--- Butir Tugas ---
Kutip tanpa perubahan bagian berita tentang tambang batu bara yang diawali kata-kata "Jakarta | Jurnal" dan diakhiri "perusahaan di Indonesia.".

--- Bacaan untuk Ditelaah ---

- - -

Harga Anjlok Hanya 20%, Perusahaan Tambang Batu Bara Beroperasi

Jakarta | Jurnal Asia
Harga batu bara yang terjun bebas sejak 2012 membuat industri tambang dalam negeri banyak menutup operasi tambangnya. Tercatat saat ini hanya 20% perusahaan tambang batu bara yang beroperasi dari 3.000 perusahaan di Indonesia.

Deputi Direktur Eksekutif Asosiasi Pertambangan Batubara Indonesia (APBI) Hendra Sinadia mengungkapkan, sudah ada ribuan perusahaan batu bara yang berhenti beroperasi. “Pak Dirjen (Direktur Jenderal Minerba Kementerian ESDM) kan bilang izin ada 4000-an, kalau yang batu bara sekitar 3000-an izin, tapi yang (masih) produksi yah kemarin catatan kami 600-700 yah (20%),” kata Hendra di Kantor Dirjen Minerba Jakarta Selatan, kemarin.

- - -

--- Materi yang Ditampilkan ---
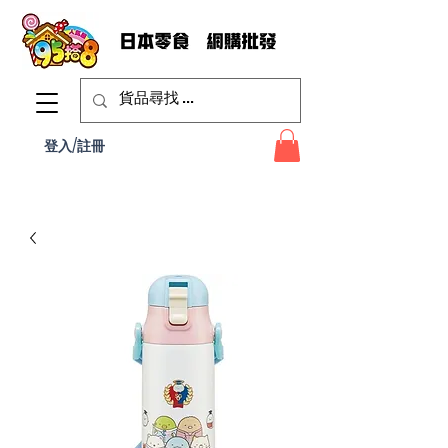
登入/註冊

- - -

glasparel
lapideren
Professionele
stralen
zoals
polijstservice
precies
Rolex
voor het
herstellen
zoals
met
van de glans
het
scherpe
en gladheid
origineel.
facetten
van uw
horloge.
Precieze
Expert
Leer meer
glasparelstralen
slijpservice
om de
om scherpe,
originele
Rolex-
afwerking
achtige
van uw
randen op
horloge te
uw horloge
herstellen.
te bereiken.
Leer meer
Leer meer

- - -

--- Jawaban Latihan ---
Jakarta | Jurnal Asia
Harga batu bara yang terjun bebas sejak 2012 membuat industri tambang dalam negeri banyak menutup operasi tambangnya. Tercatat saat ini hanya 20% perusahaan tambang batu bara yang beroperasi dari 3.000 perusahaan di Indonesia.